The warning that was given to Lot comes down to us who live in this degenerate age,--"Escape for thy life." The voice of the tempter is crying peace and safety. The evil one would have you feel that you have nothing to fear, and bids you eat, drink, and be merry. Which voice will you heed, the voice of heaven, or the voice that lures you to destruction? The Redeemer of the world, the compassionate Friend of man, discloses to our eyes the fact that there is a sin greater than the sin of Sodom. It is that of sinning against greater light. To those who have heard and have not heeded the gospel invitation to repent and have faith in Christ, the sin is greater than was the sin of Sodom. To those who have professed the name of Jesus, who have professed to know God, and to keep his commandments, and yet who have misrepresented Christ in their daily life and character, who have been warned and entreated, and still dishonor their Redeemer by their unconsecrated lives, the sin is greater than that of Sodom.
Jesus said: Woe unto thee, Chorazin! woe unto thee, Bethsaida! for if the mighty works, which were done in you, had been done in" Tyre and Sidon, they would have repented long ago in sackcloth and ashes. But I say unto you, It shall be more tolerable for Tyre and Sidon at the day of judgment, than for you. And thou, Capernaum, which art exalted unto heaven, shall be brought down to hell; for if the mighty works, which have been done in thee, had been done in Sodom, it would have remained unto this day.
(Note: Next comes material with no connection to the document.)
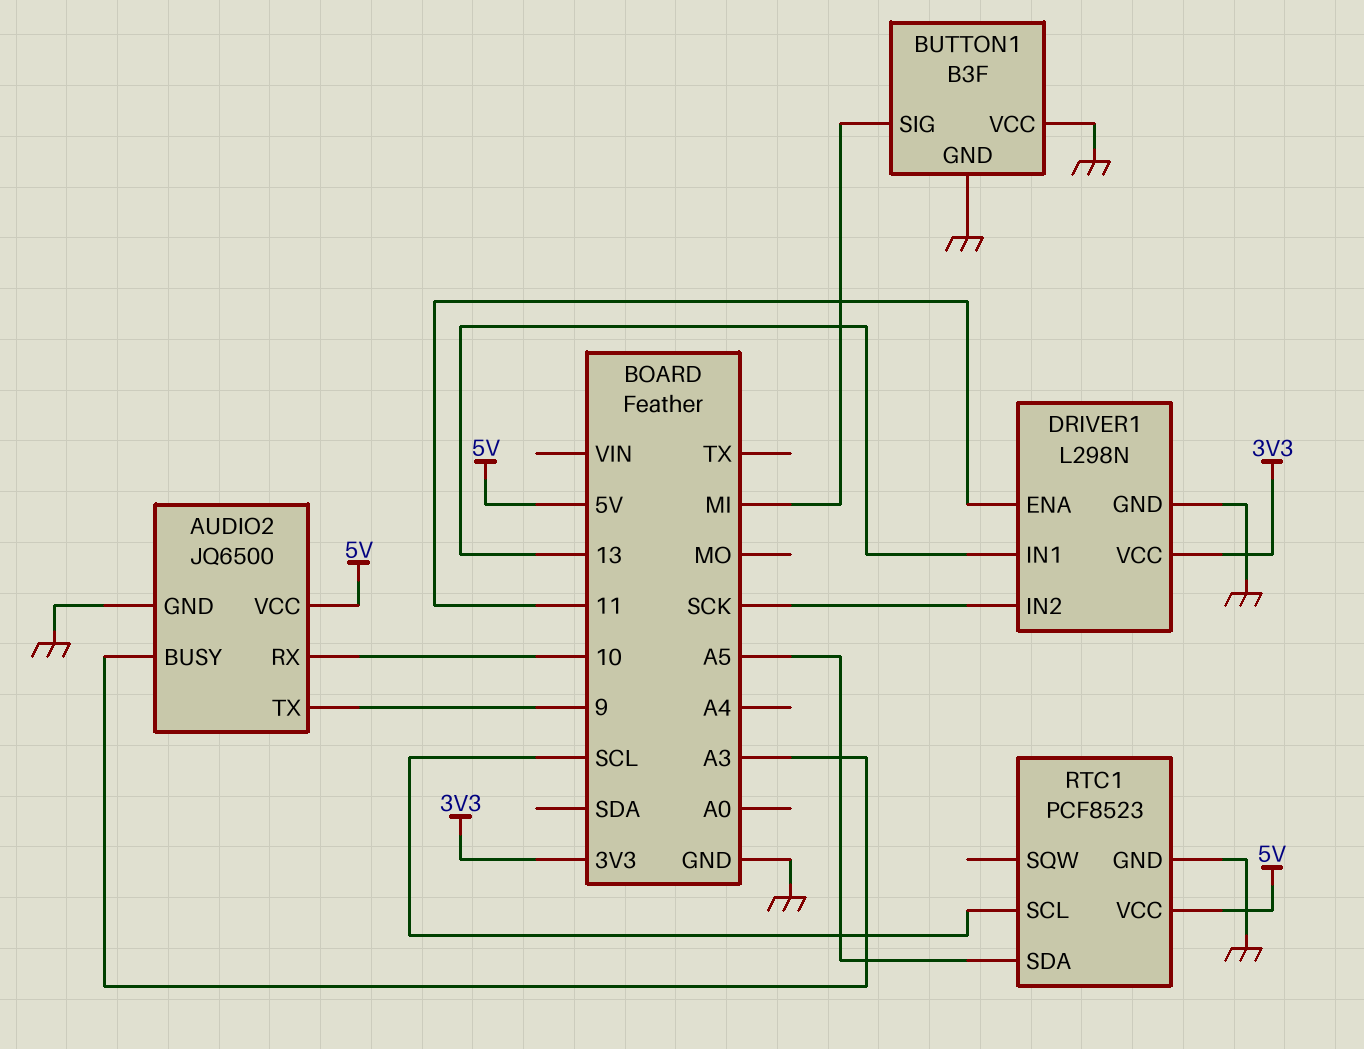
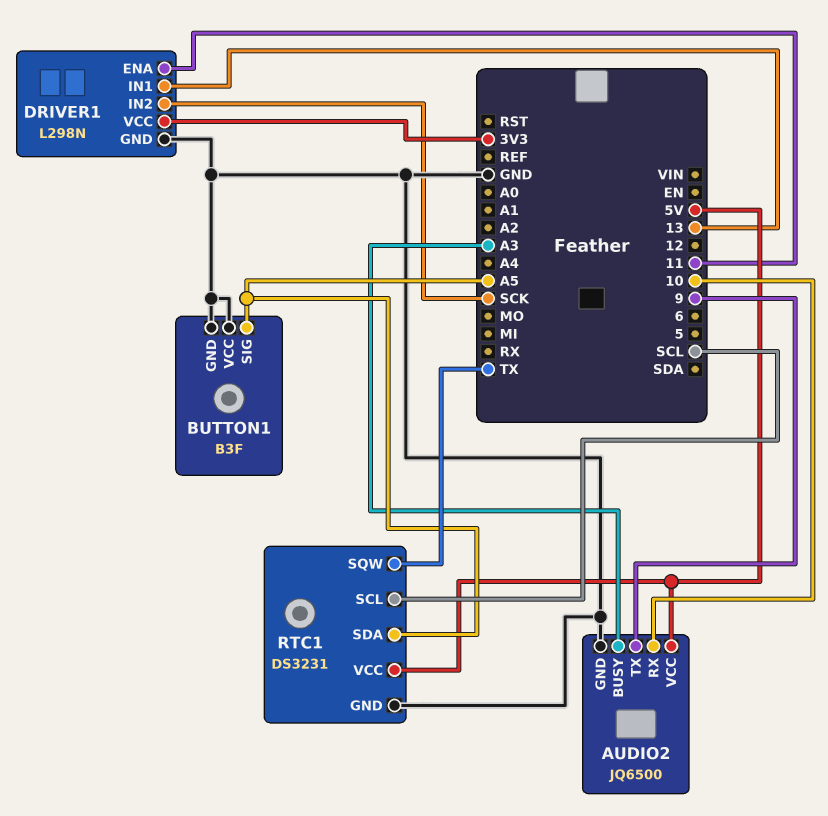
BUTTON1 pin SIG: MI -> A5
RTC1: PCF8523 -> DS3231
RTC1 pin SQW: none -> TX

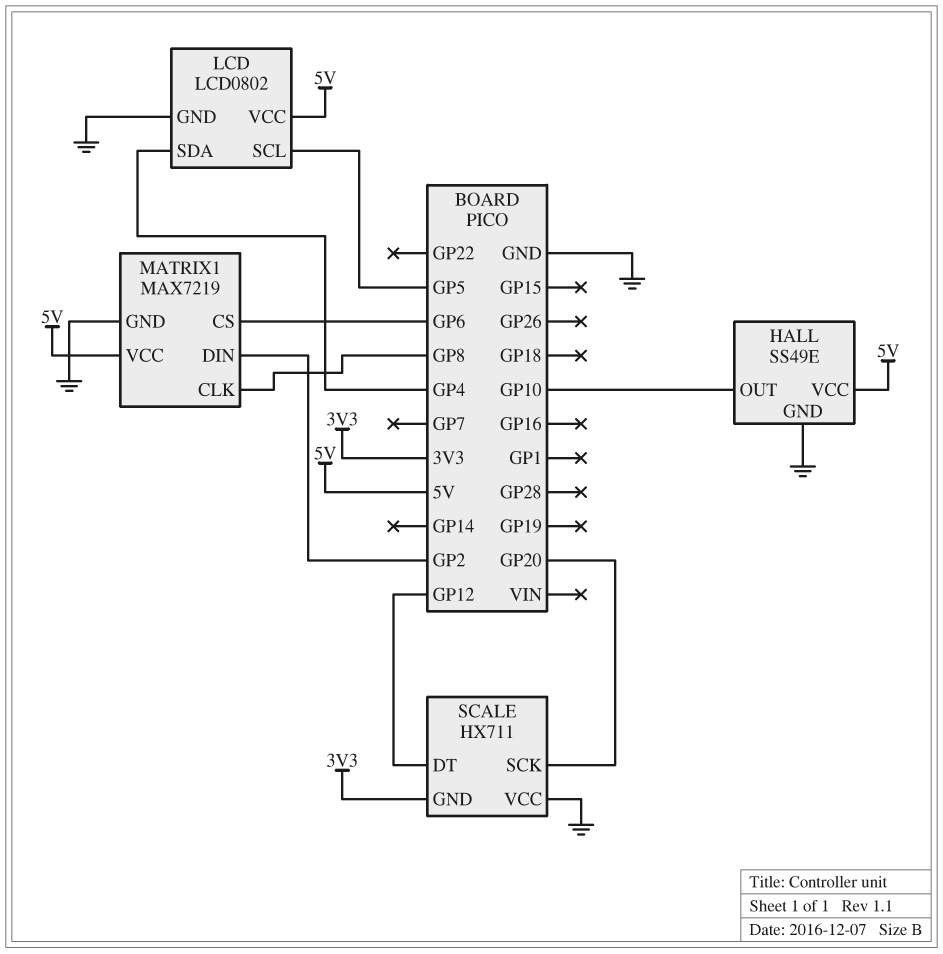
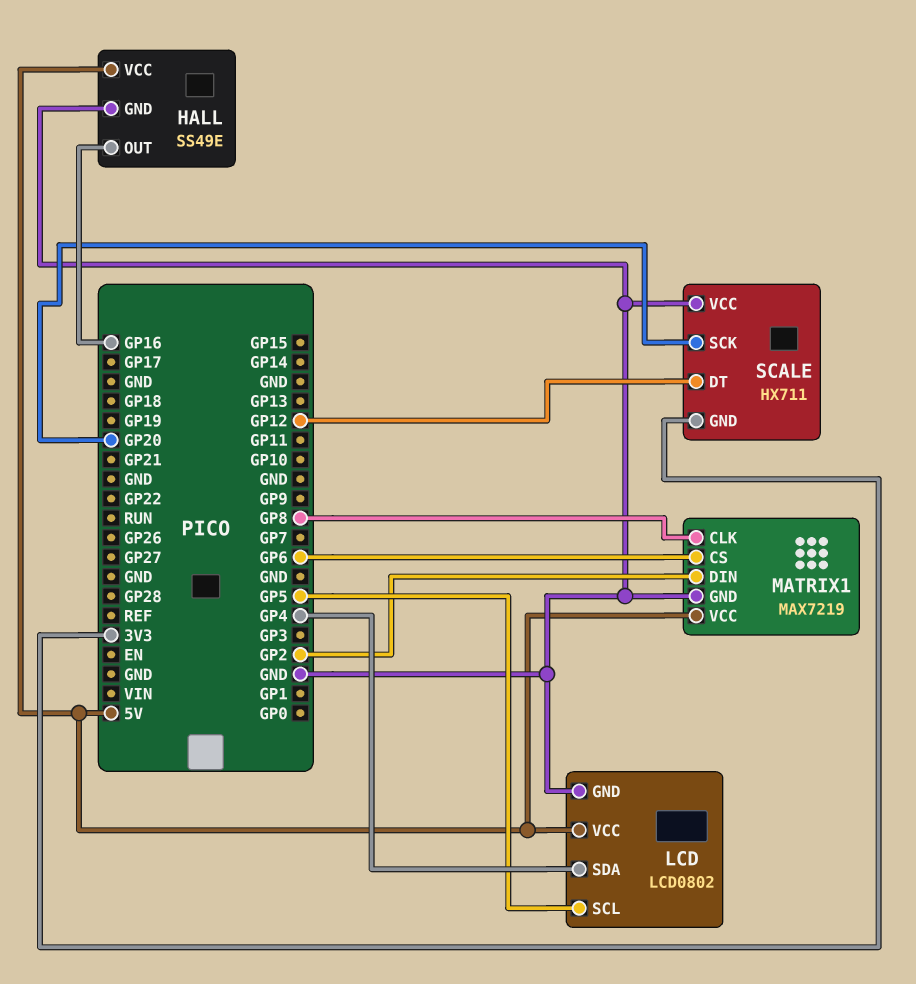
HALL pin OUT: GP10 -> GP16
But I say unto you, That it shall be more tolerable for the land of Sodom in the day of judgment, than for thee." The warning of Christ sounds down along the lines to our day. He would arouse the people for whom he gave his life, and attract their attention to himself, the source of all wisdom, righteousness, strength, and hope, and peace. He would have his people let their light shine forth to the world in good works. The sins of Sodom are repeated in our day, and the earth is destroyed and corrupted under the inhabitants thereof; but the worst feature of the iniquity of this day is a form of godliness without the power thereof. Those who profess to have great light are found among the careless and indifferent, and the cause of Christ is wounded in the house of its professed friends. Let those who would be saved, arouse from their lethargy, and give the trumpet a certain sound; for the end of all things is at hand.